-- Given passage --
[Start of Attachment]

Current Mood: Inspired! As soon as I got home from my volunteer vacation on Fathom, I emailed BAYS, a local breast cancer organization and UCSF hospital about volunteer opportunities. I also started thinking of how Women’s Wine Club events can give back in some way...
Here’s how it all started. After booking a trip on Fathom, passengers sign up for 3 volunteer activities on the ground. Here’s what my mom, my friend Jeanine, and I chose...
Community English Conversation & English:
This was our first activity. At 8am one morning, we hopped on a shuttle bus that drove us to a small community called San Antonio in Puerto Plata.
We were welcomed into a home where each of us sat with a member of the community. Mom and I taught Illuminada the days of the week and months of the year. She flew through the lesson which made more time for high fives, laughter and some hugs. We were the loudest ones in the house! She knew English about as well as we knew Spanish (poquito) so there were a lot of hand motions involved. By the end, we learned she’s in her 50’s (doesn’t she look fantastic?!) and her favorite meal is chicken, fried plantains, and salad. Her favorite day of the week is Sunday because of church and home cooked meals for her family, 2 sons (1 is a dancer who drives a motorcycle) and 3 grandkids. We traded phone numbers and said we would find each other on whatsapp but then I lost her number :( Fun fact: Illuminada finally messaged me 2 days ago - yay!

[End of Attachment]

-- What is being asked --
According to the volunteer trip post, which day of the week does Illuminada like best?

[Saved entries]

[Start of Attachment]

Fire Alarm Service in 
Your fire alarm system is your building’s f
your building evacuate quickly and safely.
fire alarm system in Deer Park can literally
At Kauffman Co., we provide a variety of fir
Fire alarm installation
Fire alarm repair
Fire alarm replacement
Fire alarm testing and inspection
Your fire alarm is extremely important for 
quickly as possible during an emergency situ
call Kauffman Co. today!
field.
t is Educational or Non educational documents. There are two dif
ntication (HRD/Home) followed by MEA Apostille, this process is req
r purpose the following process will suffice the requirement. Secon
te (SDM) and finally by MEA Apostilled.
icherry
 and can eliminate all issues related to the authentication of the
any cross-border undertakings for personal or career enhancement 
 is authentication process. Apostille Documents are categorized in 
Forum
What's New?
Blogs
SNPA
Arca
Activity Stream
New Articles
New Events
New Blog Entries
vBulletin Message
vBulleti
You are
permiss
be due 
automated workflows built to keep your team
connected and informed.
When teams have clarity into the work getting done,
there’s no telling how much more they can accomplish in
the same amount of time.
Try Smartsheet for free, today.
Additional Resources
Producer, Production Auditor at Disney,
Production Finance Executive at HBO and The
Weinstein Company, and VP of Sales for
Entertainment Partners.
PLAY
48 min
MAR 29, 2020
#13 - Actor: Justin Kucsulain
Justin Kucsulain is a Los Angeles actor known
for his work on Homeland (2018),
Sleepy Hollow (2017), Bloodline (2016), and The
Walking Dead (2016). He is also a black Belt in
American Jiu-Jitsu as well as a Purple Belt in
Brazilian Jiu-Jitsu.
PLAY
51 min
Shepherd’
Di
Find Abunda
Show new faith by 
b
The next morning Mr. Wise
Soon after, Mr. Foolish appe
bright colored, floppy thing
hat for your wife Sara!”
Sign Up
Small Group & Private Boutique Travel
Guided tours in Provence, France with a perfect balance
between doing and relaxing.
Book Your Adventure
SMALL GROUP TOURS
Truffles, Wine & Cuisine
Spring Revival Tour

[End of Attachment]
[Start of Attachment]

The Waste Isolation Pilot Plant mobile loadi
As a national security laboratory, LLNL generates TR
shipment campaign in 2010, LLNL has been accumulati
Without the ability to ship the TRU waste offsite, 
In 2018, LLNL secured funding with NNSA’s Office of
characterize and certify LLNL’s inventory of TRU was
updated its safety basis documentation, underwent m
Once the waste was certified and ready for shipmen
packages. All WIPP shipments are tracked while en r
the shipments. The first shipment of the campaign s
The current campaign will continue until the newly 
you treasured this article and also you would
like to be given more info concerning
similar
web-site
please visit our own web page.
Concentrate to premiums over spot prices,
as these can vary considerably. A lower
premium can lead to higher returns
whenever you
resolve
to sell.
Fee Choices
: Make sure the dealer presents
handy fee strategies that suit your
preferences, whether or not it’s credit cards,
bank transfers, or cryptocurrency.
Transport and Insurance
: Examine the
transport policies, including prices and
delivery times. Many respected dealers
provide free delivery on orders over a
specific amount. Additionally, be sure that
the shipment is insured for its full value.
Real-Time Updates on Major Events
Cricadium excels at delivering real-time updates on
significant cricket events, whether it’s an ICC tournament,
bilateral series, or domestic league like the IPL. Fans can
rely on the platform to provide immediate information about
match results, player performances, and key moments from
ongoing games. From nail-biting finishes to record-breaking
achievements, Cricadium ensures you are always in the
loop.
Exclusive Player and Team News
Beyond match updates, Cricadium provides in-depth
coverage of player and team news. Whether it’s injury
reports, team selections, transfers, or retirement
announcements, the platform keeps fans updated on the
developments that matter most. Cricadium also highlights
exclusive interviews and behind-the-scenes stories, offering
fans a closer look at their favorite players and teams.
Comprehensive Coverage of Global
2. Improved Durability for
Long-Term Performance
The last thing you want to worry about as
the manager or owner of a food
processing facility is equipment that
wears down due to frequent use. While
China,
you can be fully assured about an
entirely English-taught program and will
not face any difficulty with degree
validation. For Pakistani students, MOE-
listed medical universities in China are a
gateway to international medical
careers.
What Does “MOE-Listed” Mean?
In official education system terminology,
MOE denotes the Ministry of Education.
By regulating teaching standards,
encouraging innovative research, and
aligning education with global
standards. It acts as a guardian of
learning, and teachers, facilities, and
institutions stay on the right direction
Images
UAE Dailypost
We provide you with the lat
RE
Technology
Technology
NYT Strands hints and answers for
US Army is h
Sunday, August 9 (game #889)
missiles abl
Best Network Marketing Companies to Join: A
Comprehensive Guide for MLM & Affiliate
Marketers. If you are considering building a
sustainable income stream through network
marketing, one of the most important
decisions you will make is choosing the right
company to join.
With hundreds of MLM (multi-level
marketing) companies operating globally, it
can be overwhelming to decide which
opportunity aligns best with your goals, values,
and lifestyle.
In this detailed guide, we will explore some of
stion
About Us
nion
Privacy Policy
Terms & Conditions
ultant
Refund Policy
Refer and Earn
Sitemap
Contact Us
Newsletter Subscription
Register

[End of Attachment]

-- Response box --
Sunday